— Start TASK INPUTS —

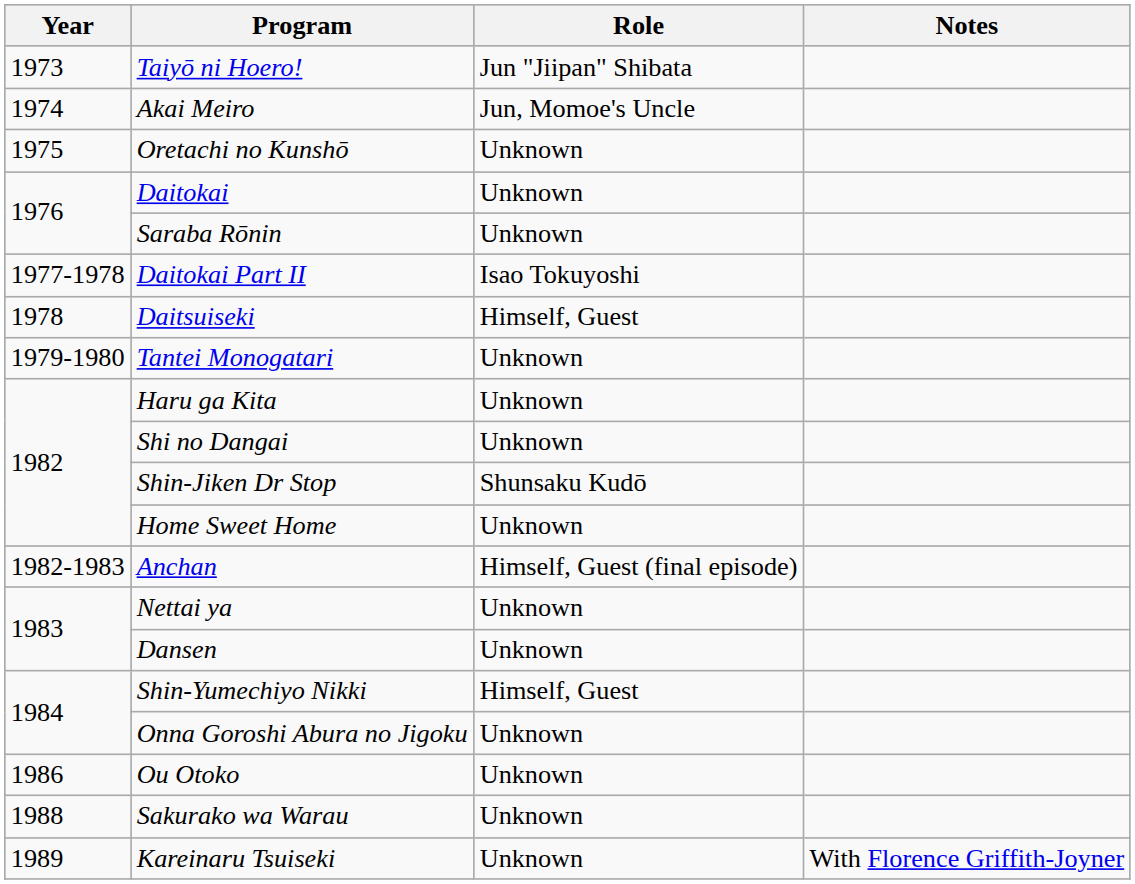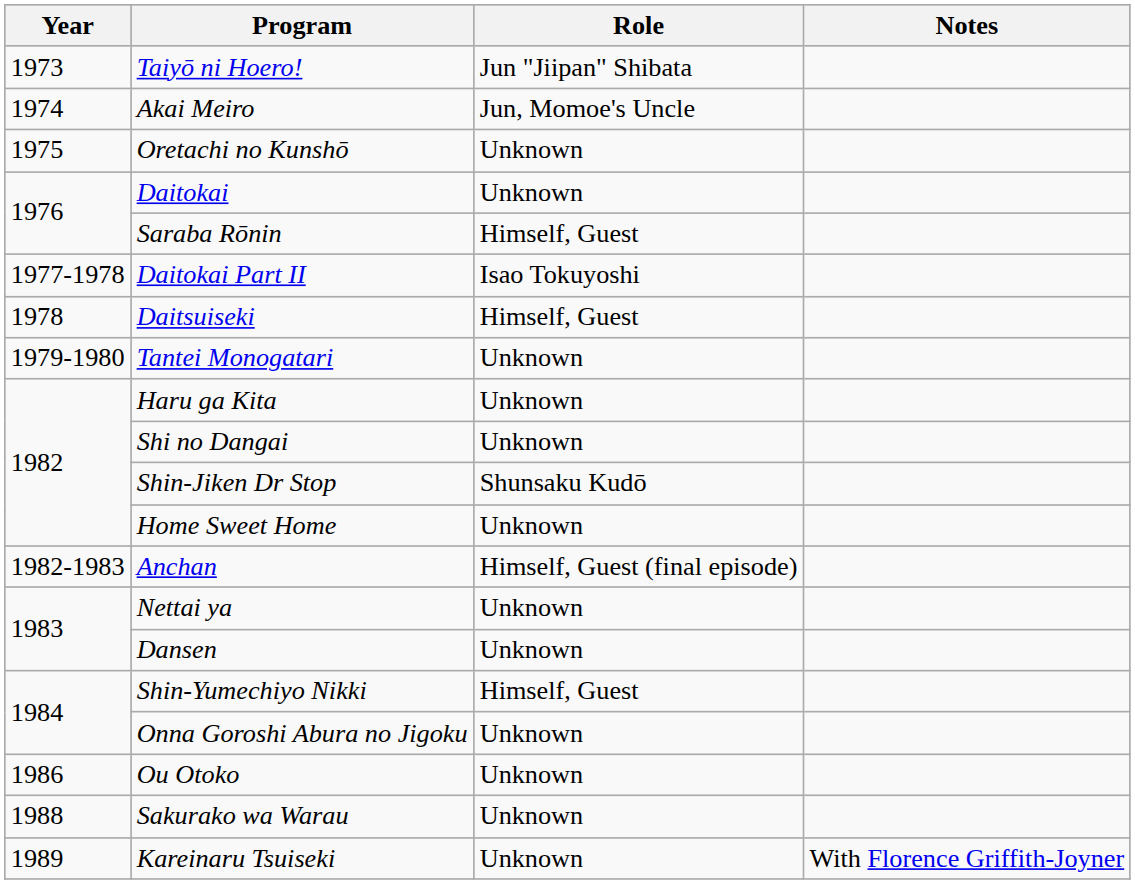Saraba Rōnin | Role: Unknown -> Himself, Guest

— End TASK INPUTS —
— Start TASK INPUTS —

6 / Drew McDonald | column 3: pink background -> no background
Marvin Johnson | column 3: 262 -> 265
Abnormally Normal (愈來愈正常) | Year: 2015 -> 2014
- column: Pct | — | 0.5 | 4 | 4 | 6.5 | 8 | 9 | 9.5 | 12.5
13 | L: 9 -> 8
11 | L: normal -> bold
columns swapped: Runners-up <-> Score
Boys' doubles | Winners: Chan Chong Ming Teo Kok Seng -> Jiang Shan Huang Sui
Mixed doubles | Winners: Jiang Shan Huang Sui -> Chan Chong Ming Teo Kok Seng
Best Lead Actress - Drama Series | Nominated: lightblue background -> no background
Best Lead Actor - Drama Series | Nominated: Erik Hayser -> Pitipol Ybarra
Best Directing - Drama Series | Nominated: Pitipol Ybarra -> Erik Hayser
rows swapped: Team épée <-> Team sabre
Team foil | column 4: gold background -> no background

— End TASK INPUTS —

## REQUIREMENTS
Output as a JSON list of strings the data lines from the one containing "6 / Drew McDonald" down to the one containing "Team foil |", both included, one string per line and blank lines omitted.

## FINISHED EXERCISE
[
  "6 / Drew McDonald | column 3: pink background -> no background",
  "Marvin Johnson | column 3: 262 -> 265",
  "Abnormally Normal (愈來愈正常) | Year: 2015 -> 2014",
  "- column: Pct | — | 0.5 | 4 | 4 | 6.5 | 8 | 9 | 9.5 | 12.5",
  "13 | L: 9 -> 8",
  "11 | L: normal -> bold",
  "columns swapped: Runners-up <-> Score",
  "Boys' doubles | Winners: Chan Chong Ming Teo Kok Seng -> Jiang Shan Huang Sui",
  "Mixed doubles | Winners: Jiang Shan Huang Sui -> Chan Chong Ming Teo Kok Seng",
  "Best Lead Actress - Drama Series | Nominated: lightblue background -> no background",
  "Best Lead Actor - Drama Series | Nominated: Erik Hayser -> Pitipol Ybarra",
  "Best Directing - Drama Series | Nominated: Pitipol Ybarra -> Erik Hayser",
  "rows swapped: Team épée <-> Team sabre",
  "Team foil | column 4: gold background -> no background"
]